US Regaining Manufacturing Might With Robots and 3D Printing
For years, the U.S. has been hemorrhaging manufacturing jobs to China because of the vastly cheaper labor pool. But now, several different technologies have ripened to the point where U.S. companies are bringing some operations back home. 3D printing, robotics, AI, and nanotechnology are all expected to dramatically change the manufacturing landscape over the next several years. From the article:
"The factory assembly that the Chinese are performing is child’s play for the next generation of robots—which will soon become cheaper than human labor. Indeed, one of China’s largest manufacturers, Taiwan-based Foxconn Technology Group, announced last August that it plans to install one million robots within three years to do the work that its workers in China presently do. It found Chinese labor to be too expensive and demanding. The world’s most advanced car, the Tesla Roadster, is also being manufactured in Silicon Valley, which is one of the most expensive places in the country. Tesla can afford this because it is using robots to do the assembly. ... 3D printers can already create physical mechanical devices, medical implants, jewelry, and even clothing. The cheapest 3D printers, which print rudimentary objects, currently sell for between $500 and $1000. Soon, we will have printers for this price that can print toys and household goods. By the end of this decade, we will see 3D printers doing the small-scale production of previously labor-intensive crafts and goods. It is entirely conceivable that in the next decade we start 3D-printing buildings and electronics."

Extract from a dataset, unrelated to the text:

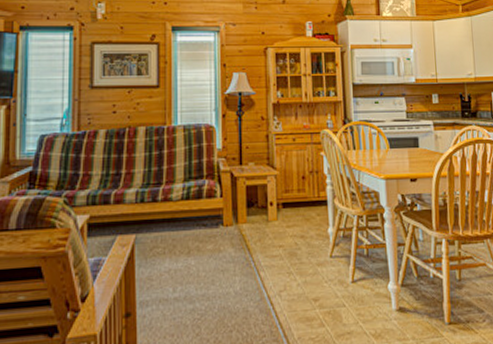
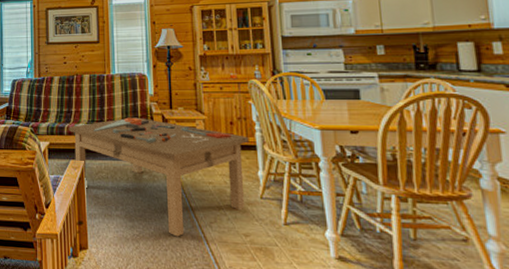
coffee table: none [116,176,321,314] -> present [68,117,250,237]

If you want to get an idea of what this looks like in practice, just look at Brazil. The rich live in heavily-secured opulence, the poor live in abysmal poverty.
What political party do you join when you don't like Bible-thumpers *or* hippies?

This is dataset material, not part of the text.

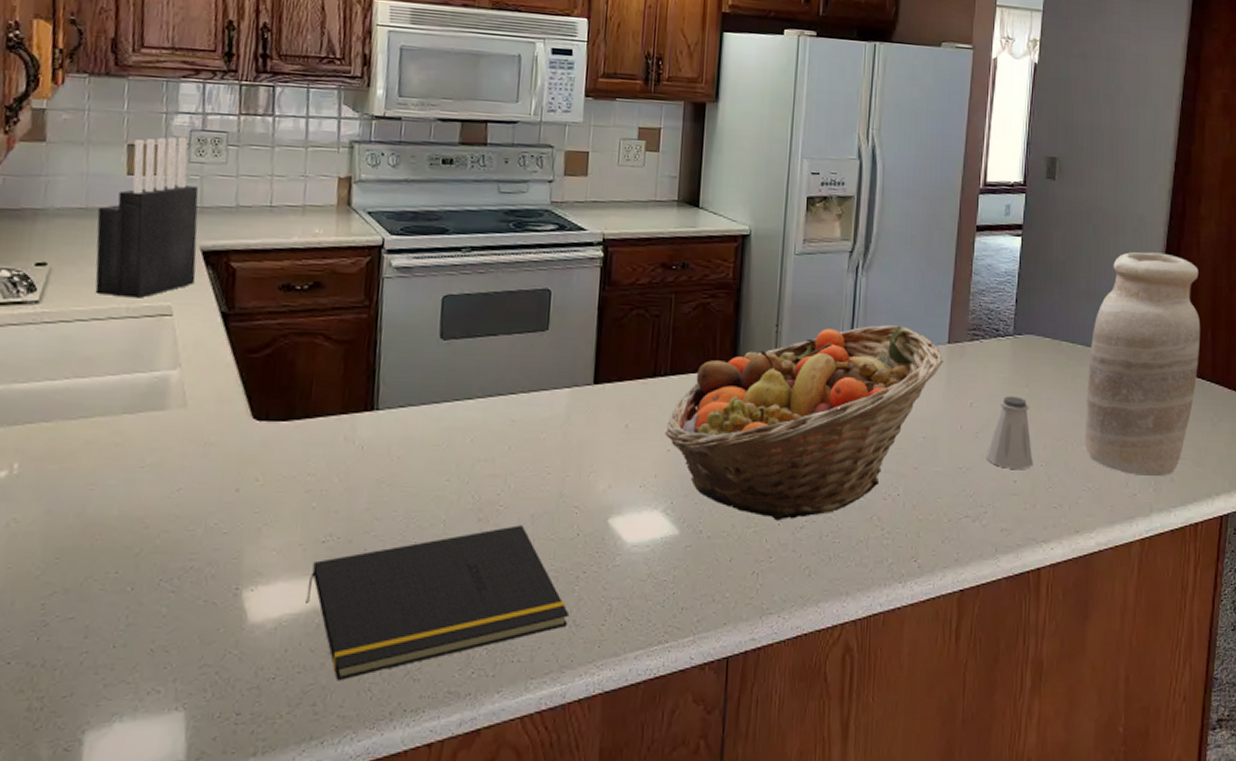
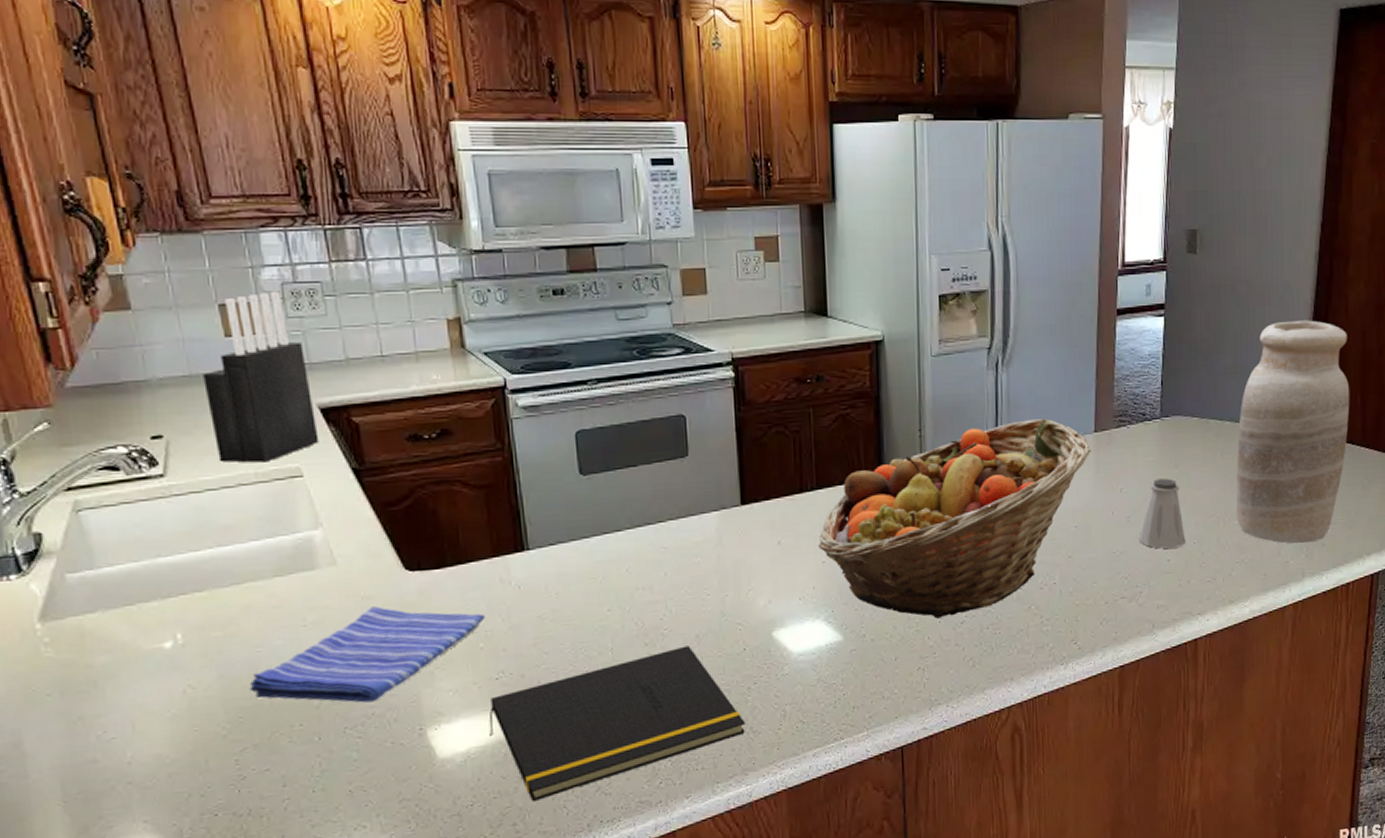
dish towel: none [73,454,323,555] -> present [249,606,485,703]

Someone has to drive the buses, sweep the streets, flip the burgers and operate the checkout at the supermarket et cetera, et cetera
I've been to several cities where busses have been replaced by automated trams. Street sweeping isn't done by guys with brooms anymore, it's done by guys driving around (slow-moving) vehicles. They're no harder to automate than a roomba. Most supermarkets have self-service checkouts and just one security guard to watch half a dozen or more of them, and even that wouldn't be required with RFID on the product tags. Burger flipping is probably around for a little while longer - it's not hard to design a machine that would cook and assemble fast food burger (it's simpler than many automated factory tasks), but the human is so cheap in comparison to the machine that it would take a good few years to break even and the human is more flexible when you want to change the menu.
If these people had been stakeholders in the businesses introducing automation, then it would have been fine: as they were replaced by robots they'd have just had more free time and less work. Unfortunately, we've concentrated ownership in a small subset of the population and are trying to fudge the gap with welfare payments, paid out of a general fund and not by the people making profits from the trend.